_RECORDS FOR THIS TASK_

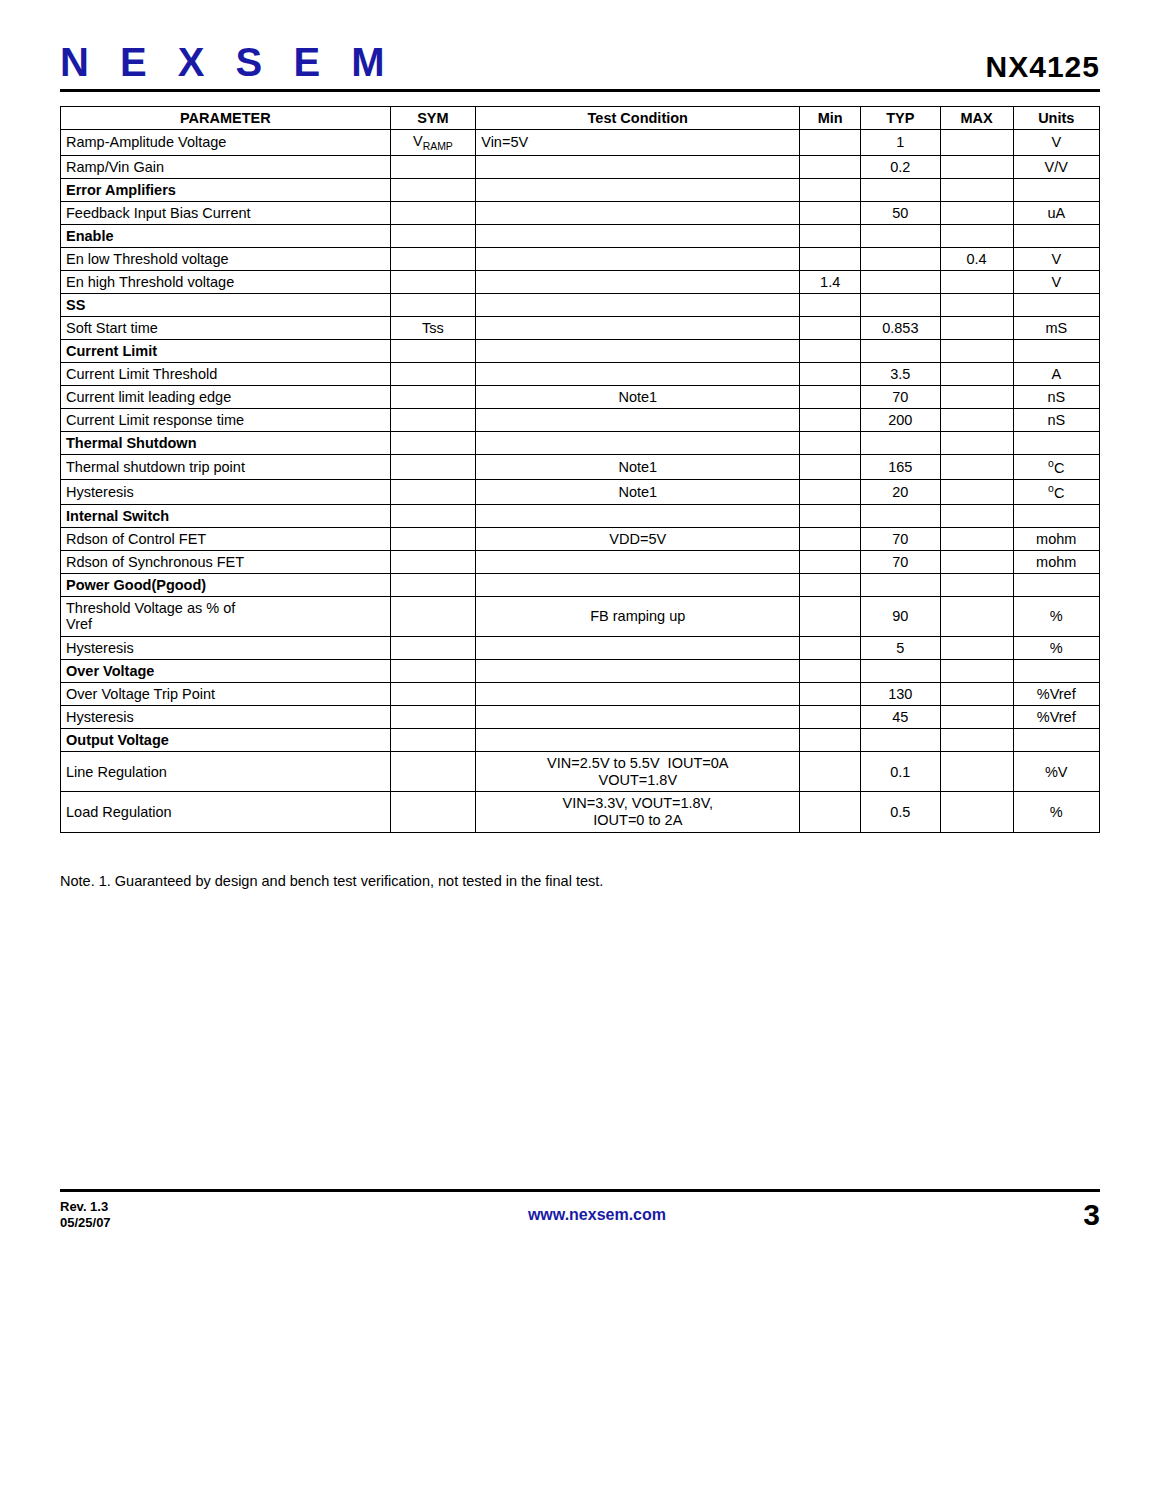N E X S E M
NX4125
| PARAMETER | SYM | Test Condition | Min | TYP | MAX | Units |
| --- | --- | --- | --- | --- | --- | --- |
| Ramp-Amplitude Voltage | V RAMP | Vin=5V | | 1 | | V |
| Ramp/Vin Gain | | | | 0.2 | | V/V |
| Error Amplifiers | | | | | | |
| Feedback Input Bias Current | | | | 50 | | uA |
| Enable | | | | | | |
| En low Threshold voltage | | | | | 0.4 | V |
| En high Threshold voltage | | | 1.4 | | | V |
| SS | | | | | | |
| Soft Start time | Tss | | | 0.853 | | mS |
| Current Limit | | | | | | |
| Current Limit Threshold | | | | 3.5 | | A |
| Current limit leading edge | | Note1 | | 70 | | nS |
| Current Limit response time | | | | 200 | | nS |
| Thermal Shutdown | | | | | | |
| Thermal shutdown trip point | | Note1 | | 165 | | o C |
| Hysteresis | | Note1 | | 20 | | o C |
| Internal Switch | | | | | | |
| Rdson of Control FET | | VDD=5V | | 70 | | mohm |
| Rdson of Synchronous FET | | | | 70 | | mohm |
| Power Good(Pgood) | | | | | | |
| Threshold Voltage as % of Vref | | FB ramping up | | 90 | | % |
| Hysteresis | | | | 5 | | % |
| Over Voltage | | | | | | |
| Over Voltage Trip Point | | | | 130 | | %Vref |
| Hysteresis | | | | 45 | | %Vref |
| Output Voltage | | | | | | |
| Line Regulation | | VIN=2.5V to 5.5V IOUT=0A VOUT=1.8V | | 0.1 | | %V |
| Load Regulation | | VIN=3.3V, VOUT=1.8V, IOUT=0 to 2A | | 0.5 | | % |
Note. 1. Guaranteed by design and bench test verification, not tested in the final test.
Rev. 1.3
05/25/07
www.nexsem.com
3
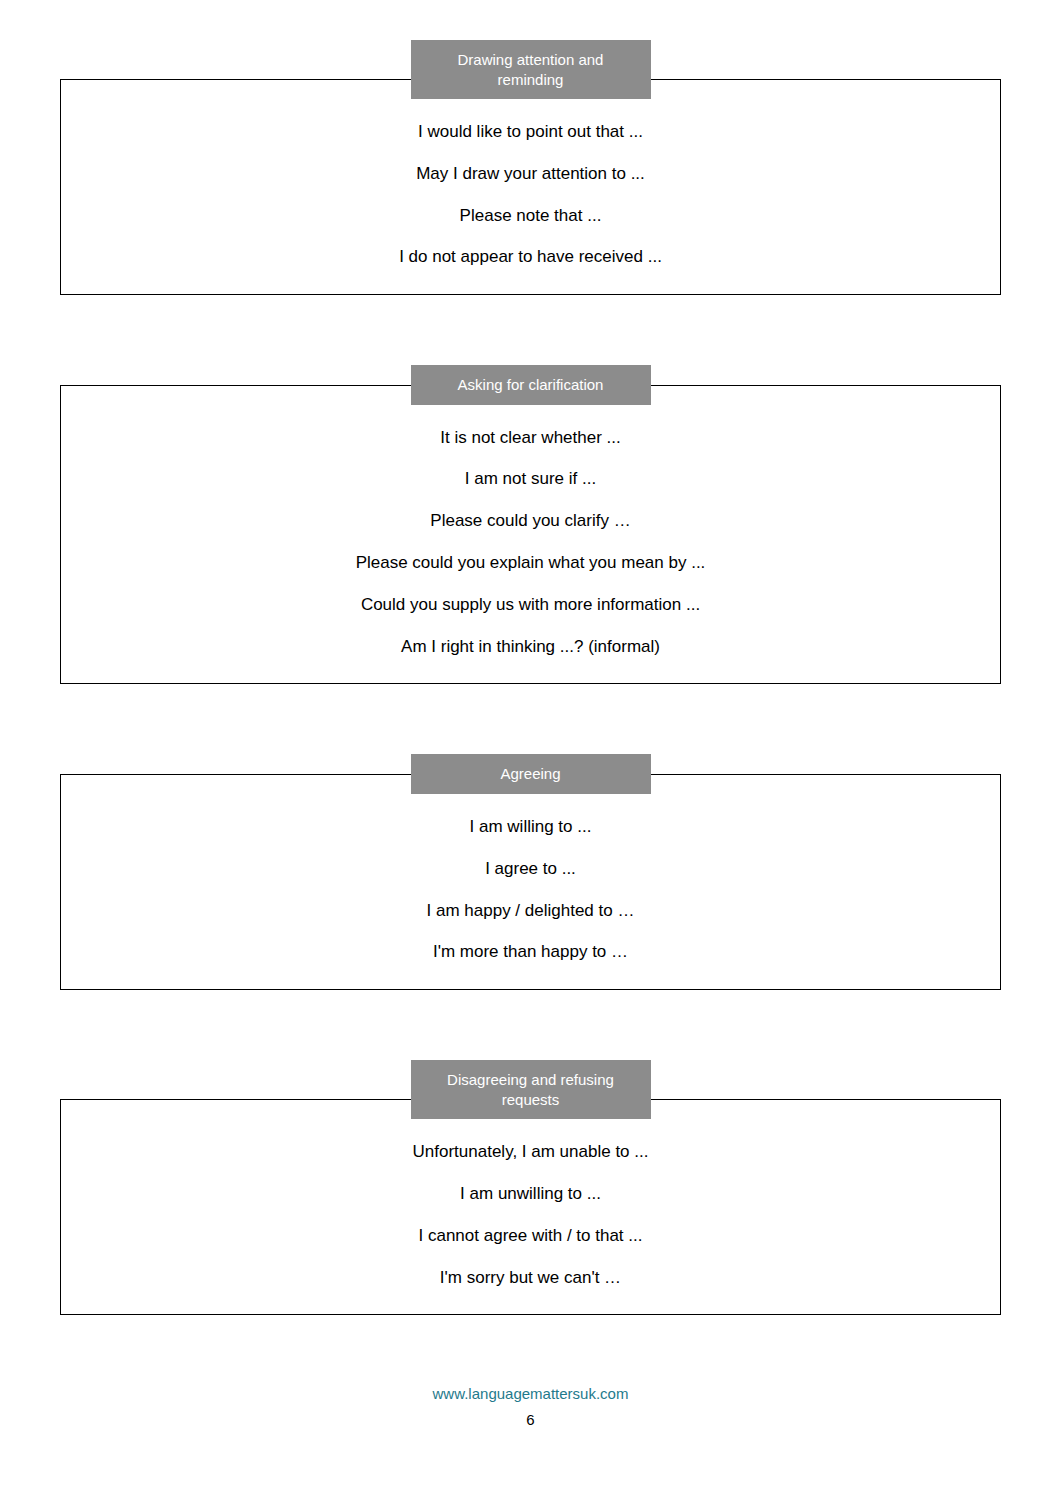Drawing attention and reminding
I would like to point out that ...
May I draw your attention to ...
Please note that ...
I do not appear to have received ...
Asking for clarification
It is not clear whether ...
I am not sure if ...
Please could you clarify …
Please could you explain what you mean by ...
Could you supply us with more information ...
Am I right in thinking ...? (informal)
Agreeing
I am willing to ...
I agree to ...
I am happy / delighted to …
I'm more than happy to …
Disagreeing and refusing requests
Unfortunately, I am unable to ...
I am unwilling to ...
I cannot agree with / to that ...
I'm sorry but we can't …
www.languagemattersuk.com
6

_HOW TO COMPLETE THIS TASK_
The lines to return are those holding the string "Please" anywhere in the listing above.

_RESPONSE_
Please note that ...
Please could you clarify …
Please could you explain what you mean by ...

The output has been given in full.